Saturday, December 16, 2017

Flipped Class Format & Results

This has been an incredible busy week! The quarter ended last week and grades were due Friday, but I decided to take on a fairly massive project over the break. This quarter I "flipped" my Functional Pottery class and next quarter I plan to flip my Clay 1: Hand-building class.

Flipping a class, if you aren't familiar with the term, means that students spend class time doing and homework time watching or preparing. My Functional Pottery students who chose the "flipped class format" for homework this fall watched throwing demos online in lieu of watching me demonstrate the same techniques during class. A few students students chose to watch both my online videos and the live demos.

I'm sure sometimes students skipped the videos, but this was a particularly strong quarter for Functional Pottery and the students produced particularly strong work. One of the ways I knew that students had watched the videos was that I could see them doing the techniques demonstrated in the assigned videos. Because I didn't have to demonstrate everything live during class, I was able, instead, to watch students throw and help them, individually, to improve their techniques at the wheel.

Even if I demonstrated for some students at the beginning of class, immediately after I finished, I could go see the progress of the students who flipped the class and were working during my live demo. I had very little trouble with students coming to class unprepared and I felt that we got more done during class time than in a typical class before flipping.

Before fall, I had been preparing to flip this class for some time. A few years ago I recorded video demonstrations for a whole range of throwing techniques. I spend a couple of days during summer break, all day for two days, recording the demos and then I spent some more time uploading and processing the videos. I labelled this blog post about my videos "tedium" because I was such a fan of the process. The process of getting the videos made was annoying, mostly because I had to clean my hands between every video to operate the camera controls, but also because I spent two solid days alone, talking to the camera, but feeling a bit foolish about it.
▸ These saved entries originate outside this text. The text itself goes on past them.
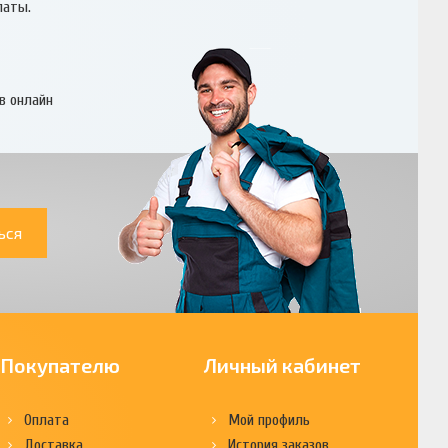
латы.
в онлайн
ься
Покупателю
Личный кабинет
Оплата
Мой профиль
Доставка
История заказов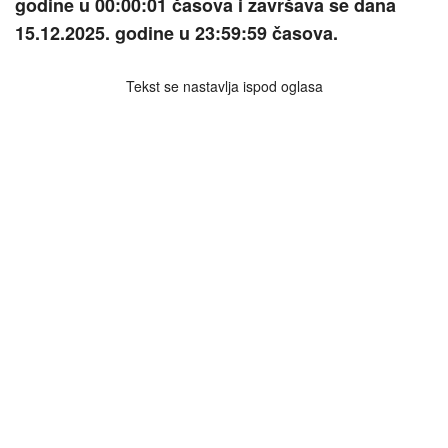
godine u 00:00:01 časova i završava se dana
15.12.2025. godine u 23:59:59 časova.
Tekst se nastavlja ispod oglasa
The video project from 2016 was also annoying because I had recorded most of the videos before. I was trying to make the videos look better, rather than creating something entirely new. I can easily see the difference between the videos from 2016 and the ones recorded in 2012, but the older videos weren't totally worthless.

I used the videos from 2016 and the ones from 2012 as supplements to my Functional Pottery classes, but this fall was the first time I officially offered students the opportunity to watch me on video and not watch the live classroom demos. Getting the flipped class set up took a bit more work. I had to collect the videos into playlists and make them obvious and accessible each week through Canvas. I also had to be sure that students understood what to watch each week.

One significant advantage of the flipped format is that I was able to supplement my videos with ones done by other potters. Instead of watching my quick demonstration of a variety of surface decorating techniques, for example, students were directed to watch other artists decorate their work using a wide range of techniques and taking more time than I have during class. Students could watch the entire technique or could speed up the video to watch just the parts that pertained to their work. Students could also return to any of the demonstration videos as needed throughout the quarter. Of course students could also watch other related videos that popped up on YouTube after the assigned videos.

After such a successful quarter this fall, I was excited to flip my other classes, but I was apprehensive about the amount of tedium and effort recording all my hand-building demonstrations would take. What I really wanted was some videography help. Sometimes, if you ask for help, you'll find that it is available.

So this past week, I demonstrated while a colleague, Kevin Hager, who works with our online classes, recorded the demonstrations for me. I had a list of about 50-70 things I wanted to record and I figured, based on how long it took last year, that we would need two solid days to record everything I wanted to do. To my surprise and delight, the process took much much less time than I anticipated. We were able to consolidate the videos down to about 50 by combining some things, but we also cranked through them in about half the time I anticipated it might take, in part because he could set up the camera while I set up the clay and tools.

We spent just the morning doing videos the first two days and had to return for about an hour on the third day because one piece needed to dry and be worked on before the final video could be recorded. In all, though, the process was significantly more pleasant than in 2016. It was still exhausting, but there wasn't the associated tedium and frustration with technology (specifically, with having to clean my hands before handling technology). I was also able to rely on a second opinion for how to compose the shots. My face probably shows up more frequently in the videos Kevin recorded, but I didn't have to make the decisions about where to focus.

The videos I did this week should be processed and online in a couple of weeks (folks are off for the holidays and I am getting some help getting the videos ready). I will need to spend some time before January 2 collecting the videos into playlists for class, but the goal is to allow me to have the students spend all their classroom hours working and some of their homework hours watching the demos they would otherwise watch during class time. I'm fairly excited about the possibilities for winter quarter, which is exactly where one wants to be, mentally, in December.

The student artwork featured in this blog post was all made in my Fall 2017 Functional Pottery class. In addition to the flipped class format, this quarter I also implemented a requirement for students to take pictures of their work after each project. They took these pictures using our new studio photo setup.